Detection of human rhinovirus genes from clinical sample by one-step RT-PCR.
- Author:
Zhi-dan XIANG
1
;
Feng FANG
;
Yong-sui DONG
;
Wen CUI
;
Ge LI
Author Information
- Publication Type:Journal Article
- MeSH: Base Sequence; Child; Child, Preschool; Female; Genes, Viral; Humans; Male; Molecular Sequence Data; Picornaviridae Infections; diagnosis; virology; RNA, Viral; analysis; Respiratory Tract Infections; virology; Reverse Transcriptase Polymerase Chain Reaction; methods; Rhinovirus; genetics; isolation & purification; Sensitivity and Specificity; Sequence Analysis, DNA
- From: Chinese Journal of Pediatrics 2005;43(9):643-647
- CountryChina
- Language:Chinese
-
Abstract:
OBJECTIVEHuman rhinovirus (HRV) is the most common respiratory pathogen, which causes not only acute respiratory infection and community acquired pneumonitis in children, but also asthma episode and deterioration. However, the detection of respiratory pathogen, which mainly focuses on respiratory syncytial virus, influenzaviruses A and B, parainfluenza viruses 1-3 and adenoviruses, does not include HRV yet by now in China. The absence of detection method limits the clinical understanding of HRV pathogenicity, and causes unreasonable use of antibiotics. This study aimed to establish a one-step reverse transcription (RT) PCR system for detecting specific fragment of HRV RNA, and to analyze the sequences of amplicons.
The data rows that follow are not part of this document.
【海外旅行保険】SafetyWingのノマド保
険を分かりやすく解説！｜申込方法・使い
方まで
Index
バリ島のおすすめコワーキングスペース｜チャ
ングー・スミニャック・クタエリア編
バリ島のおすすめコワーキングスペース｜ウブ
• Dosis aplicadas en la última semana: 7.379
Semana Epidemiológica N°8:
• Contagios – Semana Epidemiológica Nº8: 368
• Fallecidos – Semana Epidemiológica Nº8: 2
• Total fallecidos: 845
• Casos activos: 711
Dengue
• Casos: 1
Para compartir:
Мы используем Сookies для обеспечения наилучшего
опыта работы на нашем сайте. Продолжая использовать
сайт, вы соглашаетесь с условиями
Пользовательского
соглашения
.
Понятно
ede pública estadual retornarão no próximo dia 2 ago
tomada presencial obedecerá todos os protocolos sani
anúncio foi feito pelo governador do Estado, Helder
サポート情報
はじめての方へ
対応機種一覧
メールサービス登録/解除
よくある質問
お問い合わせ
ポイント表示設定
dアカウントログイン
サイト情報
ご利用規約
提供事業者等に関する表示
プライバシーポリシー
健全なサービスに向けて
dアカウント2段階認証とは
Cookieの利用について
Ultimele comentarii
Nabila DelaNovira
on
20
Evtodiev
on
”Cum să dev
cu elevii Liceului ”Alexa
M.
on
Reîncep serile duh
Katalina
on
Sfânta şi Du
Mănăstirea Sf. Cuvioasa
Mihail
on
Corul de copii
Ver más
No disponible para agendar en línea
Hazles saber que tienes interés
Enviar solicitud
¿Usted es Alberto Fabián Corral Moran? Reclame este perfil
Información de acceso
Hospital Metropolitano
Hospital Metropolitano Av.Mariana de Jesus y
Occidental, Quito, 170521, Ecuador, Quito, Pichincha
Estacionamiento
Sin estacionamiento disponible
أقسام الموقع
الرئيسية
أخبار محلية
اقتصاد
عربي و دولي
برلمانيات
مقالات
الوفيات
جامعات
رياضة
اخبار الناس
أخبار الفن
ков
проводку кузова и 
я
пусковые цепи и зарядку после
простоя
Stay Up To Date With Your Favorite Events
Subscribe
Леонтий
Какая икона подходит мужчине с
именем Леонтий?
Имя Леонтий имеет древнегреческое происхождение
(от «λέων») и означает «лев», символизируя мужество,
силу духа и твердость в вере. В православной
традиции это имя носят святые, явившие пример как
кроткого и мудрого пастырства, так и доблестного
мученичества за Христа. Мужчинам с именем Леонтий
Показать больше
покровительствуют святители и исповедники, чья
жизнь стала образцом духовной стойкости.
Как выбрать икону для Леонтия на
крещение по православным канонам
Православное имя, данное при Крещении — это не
METHODSA pair of degenerate primers based on the HRV highly conserved 5'' noncoding region (NCR) were used to develop a one-step RT-PCR system for detecting HRV RNA in nasopharyngeal aspirates from 78 children with acute respiratory tract infections in the spring of 2004. All the positive PCR products were sequenced, and the sequences of the nucleotides were analyzed by using biological software and compared with those in the GeneBank.
RESULTSEleven (14.1%) of 78 samples were positive on RT-PCR, these patients were clinically diagnozed as upper respiratory tract infection (n = 7), bronchitis (n = 3) and bronchopneumonia (n = 1), respectively. Compared with the sequences of clinical and standard HRV viruses in the GeneBank, the nucleotide sequences of these 11 amplicons shared high homology of 89%-95.5%. Within the 11 amplicons, nucleotide identity varied from 75.2% to 91.8%, and the ratio of genetic variation was from 8.8% to 31.0%, which occurred in highly conserved regions and usually showed single nucleotide mutation in some special locations. These 11 amplicons attribute to the two branches of HRV cladogram, respectively. Most of mutations in highly conservative domain occurred on single ribonucleotide, mainly as transversion (C/G, A/G) and transition (T/C, A/G), some were mutations among 3 bases (A/C/G, A/T/G, A/C/T). And a few mutations involved two nearby ribonucleotide which were also found in highly conservative domain. However, ribonucleotide deletion and insertion were usually found in highly variable domain.
CONCLUSIONThe findings showed that this one-step RT-PCR system was highly specific, rapid and convenient for the detection of HRV RNA in nasopharyngeal secretions of patients with acute respiratory tract infections and that the genome of HRV viruses was highly variable.